Das Impostor-Phänomen lebt von der Stille, von der heimlichen Angst, von dem Glauben, du seiest allein mit deinem vermeintlichen Betrug. Aber du bist nicht allein – 70 Prozent der Menschen kennen dieses Gefühl. Du bist nicht inkompetent – die Forschung zeigt, dass gerade kompetente Menschen betroffen sind. Und deine Erfolge sind verdient – auch wenn sich dein Gehirn gerade mit aller Macht dagegen sträubt.
Diese Warnsignale zu erkennen ist nur der Anfang. Sie zu verstehen, offen darüber zu sprechen und aktiv dagegen zu arbeiten – das ist der Weg heraus. Ja, das erfordert Arbeit und Geduld. Aber weißt du, was noch anstrengender ist? Ein ganzes Leben lang gegen dich selbst zu kämpfen, während du eigentlich genau da sein könntest, wo du hingehörst – nämlich unter den Menschen, die ihre Erfolge anerkennen und weiter wachsen, statt sich selbst kleinzumachen.

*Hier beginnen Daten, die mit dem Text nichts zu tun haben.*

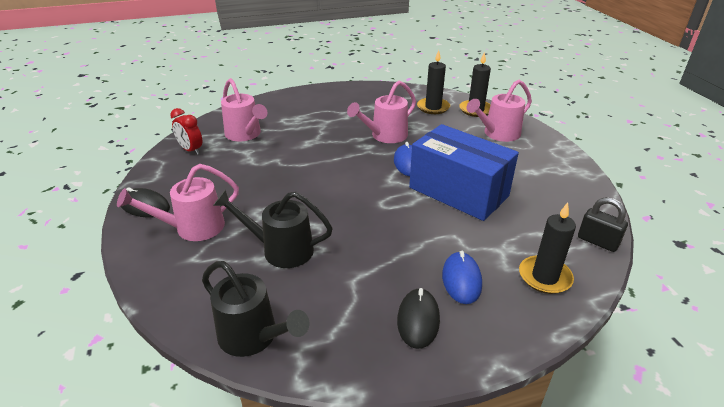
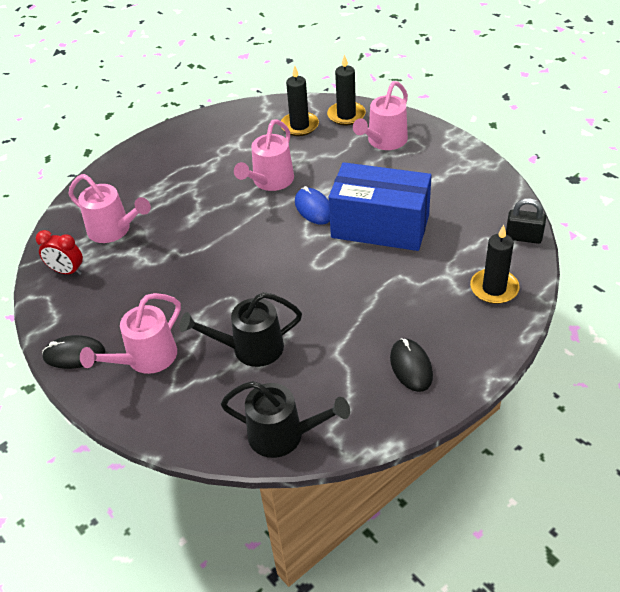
camera: 20 degrees left, 10 degrees up
(461, 280) = (428, 317): blue mouse -> none

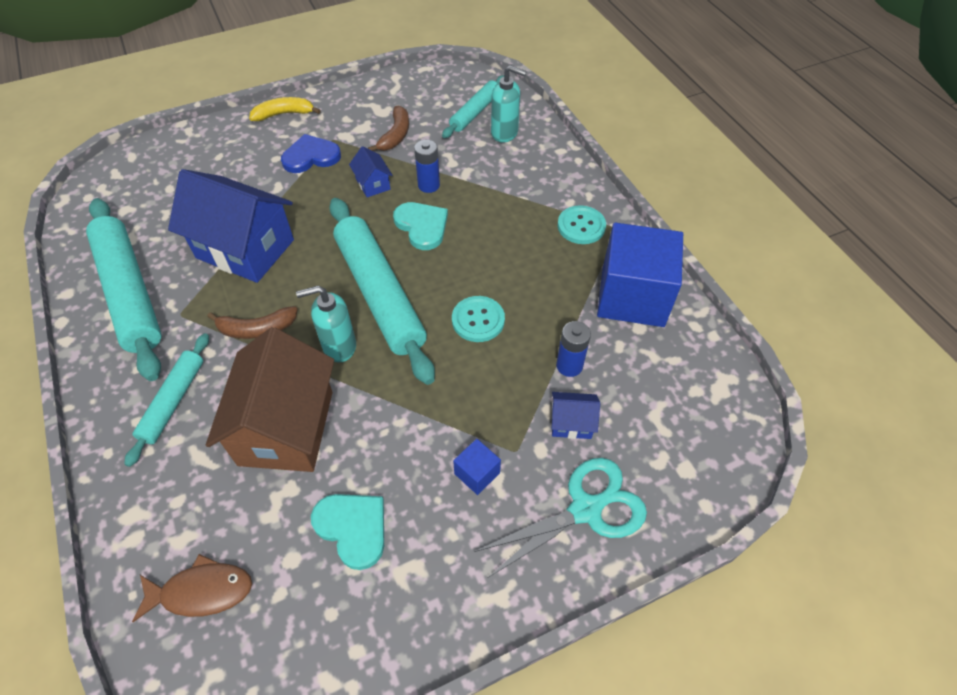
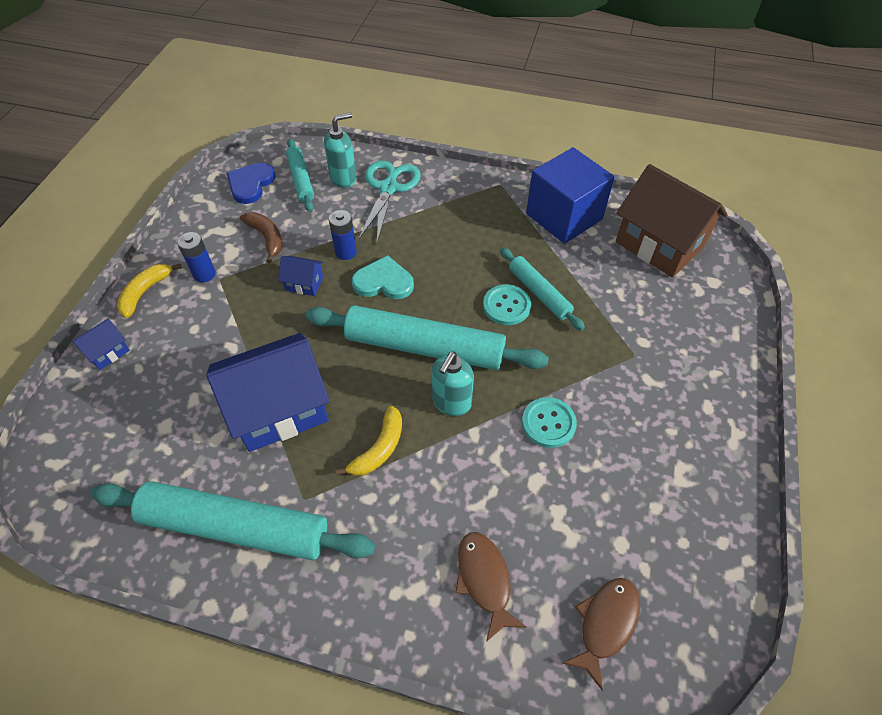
camera: 50 degrees left, 0 degrees up
(173, 401) = (399, 553): turquoise rolling pin -> turquoise rolling pin (539, 293)
(186, 473) = (484, 580): none -> brown fish
(257, 329) = (379, 448): brown banana -> yellow banana
(286, 428) = (499, 482): brown house -> brown house (659, 244)
(311, 156) = (223, 304): blue heart -> blue heart (251, 184)
(353, 528) = (624, 488): turquoise heart -> none
(477, 473) = (635, 387): blue cube -> none
(569, 366) = (590, 284): blue battery -> blue battery (204, 274)
(571, 423) = (636, 312): blue house -> blue house (108, 352)
(581, 226) = (479, 200): turquoise button -> turquoise button (548, 423)
(585, 509) = (705, 348): turquoise scissors -> turquoise scissors (388, 188)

Wenn du dich in diesem Artikel wiedererkannt hast: Gratulation zur Selbsterkenntnis. Jetzt ist es an der Zeit, diese Selbstzweifel nicht länger als unveränderliche Wahrheit zu akzeptieren, sondern als das zu sehen, was sie wirklich sind – ein psychologisches Phänomen, das verstanden, benannt und überwunden werden kann. Deine Erfolge sind echt. Deine Fähigkeiten sind real. Und es wird Zeit, dass du das endlich glaubst.